The top 10 mortgage lenders’ two-year fixed rates have trebled since their low point last Autumn following five Bank of England (BoE) interest rate hikes, new analysis from broker L&C has revealed.
And with the BoE’s decision makers meeting tomorrow to decide whether rates should increase again, there is a chance further rises could continue at the rapid pace we have seen this year.
Indeed, L&C’s remortgage tracker revealed the average of the two and five-year remortgage rates with the lowest loan-to-value (LTV) from the top ten lenders had leapt again this month, posting the second biggest monthly rise this year.
The average two-year fixed deal climbed by 0.35% to 2.71%, whilst the five-year fix rose to 2.78%.
David Hollingworth, associate director at L&C Mortgages, said: “The rate at which mortgage rates have been moving has been astonishing and many lenders have continued to make changes to their rates week in week out, making it difficult for borrowers to keep tabs on the market.
“With the cost of living continuing to rise, mortgage borrowers will be hoping that the Bank of England will decide to ease off but it makes sense to plan for more increases.”
How remortgaging could help with the cost-of-living increase
Although rising interest rates may appear to add an additional burden to the rising cost of living, David explained – if done correctly – it could actually help you to save some much-needed funds.
In fact, he explained the mortgage remained an area where households can take positive action.
If your mortgage deal is up for renewal you can switch before rates go up further. Most mortgage deals will remain valid for six months after they have been issued so if you are due to renew in the next six months, it could be worth doing it sooner rather than later.
David added: “Fixed rates understandably appeal to those looking to put some certainty into their single biggest outgoing.
“We’ve seen more borrowers looking to secure a rate further ahead of the end of their current deal, in an effort to get ahead of the increases”
Will lengthening the term of my mortgage reduce the cost?
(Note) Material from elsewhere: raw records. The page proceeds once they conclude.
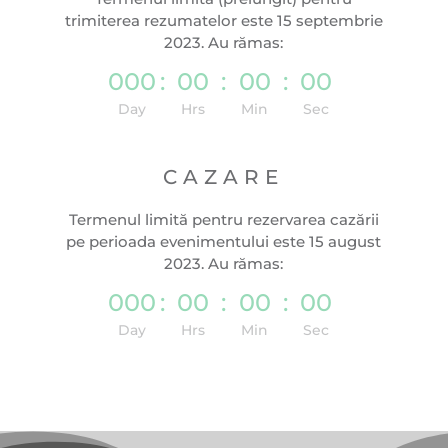
trimiterea rezumatelor este 15 septembrie
2023. Au rămas:
000
:
00
:
00
:
00
Day
Hrs
Min
Sec
CAZARE
Termenul limită pentru rezervarea cazării
pe perioada evenimentului este 15 august
2023. Au rămas:
000
:
00
:
00
:
00
Day
Hrs
Min
Sec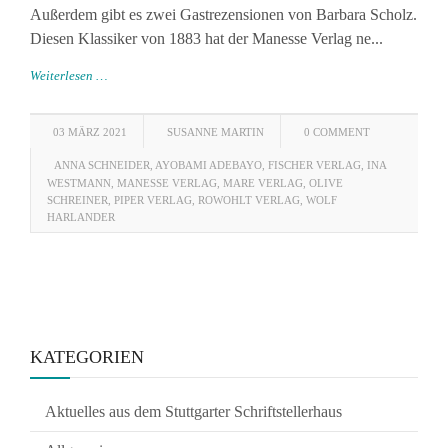
Außerdem gibt es zwei Gastrezensionen von Barbara Scholz.
Diesen Klassiker von 1883 hat der Manesse Verlag ne...
Weiterlesen …
03 MÄRZ 2021
SUSANNE MARTIN
0 COMMENT
ANNA SCHNEIDER
,
AYOBAMI ADEBAYO
,
FISCHER VERLAG
,
INA
WESTMANN
,
MANESSE VERLAG
,
MARE VERLAG
,
OLIVE
SCHREINER
,
PIPER VERLAG
,
ROWOHLT VERLAG
,
WOLF
HARLANDER
KATEGORIEN
Aktuelles aus dem Stuttgarter Schriftstellerhaus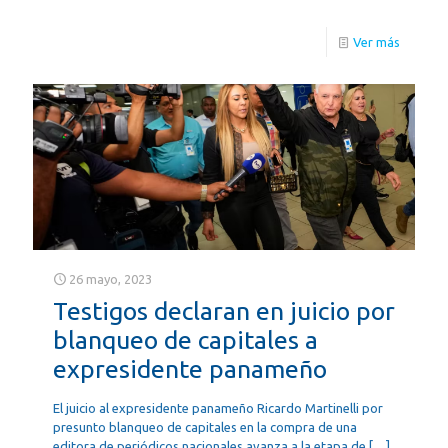
Ver más
26 mayo, 2023
Testigos declaran en juicio por
blanqueo de capitales a
expresidente panameño
El juicio al expresidente panameño Ricardo Martinelli por
presunto blanqueo de capitales en la compra de una
editora de periódicos nacionales avanza a la etapa de
[…]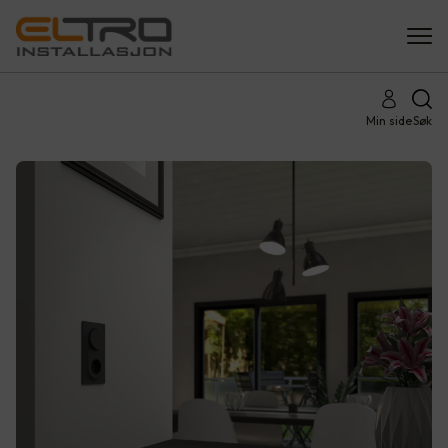
Min side
Søk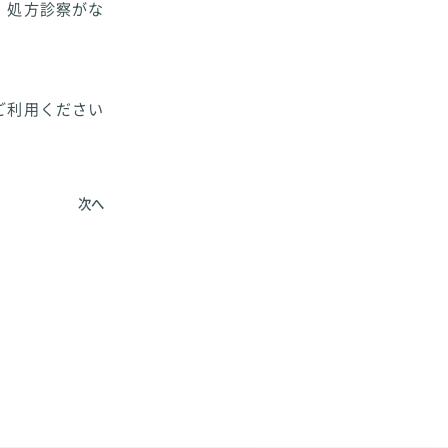
）処方診察がな
ご利用ください
次へ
Another broker, Habito, has revealed how some of its customers have requested their mortgage term be increased from 20 years remaining to 30 years remaining in a bid to lower their monthly repayments.
However, the broker warned lengthening your term will increase your interest. Indeed, if you spread out the repayments over more years the interest adds up.
It may lower costs over the short term but is more expensive in the long run.
Remortgaging: What do I need to do?
Habito was ‘bracing itself’ for a busy week in preparation in case rates do go up tomorrow. It revealed on the day of the rate rise in May, its remortgage web traffic was up 160%, compared to average daily remortgage traffic.
Rosie Fish, mortgage expert at Habito warned: “Right now, the cheapest deals on the market are being withdrawn and repriced by lenders at short notice. The high level of remortgaging activity also means that processing times for applications is going up.”
Rosie’s advice is to get yourself prepared. “If you haven’t got a mortgage offer yet, but will be looking to get one in the coming months, make sure you get your documents in order,” she explained.
“Things like your ID being up to date and your address being correct on your bank statements will help avoid delays when it’s time to submit your mortgage application.
“Remortgaging with the same lender can save some time, and often doesn’t come with fees, but you can’t be sure you’re getting the best interest rate on the market.
“Switching to a new lender often means the most competitive rates and often their deals comes with cashback or freebies – like free valuations. Either way, it’s worth speaking to a broker because often, they can get exclusive rates, even if you decide to stick with your current lender.”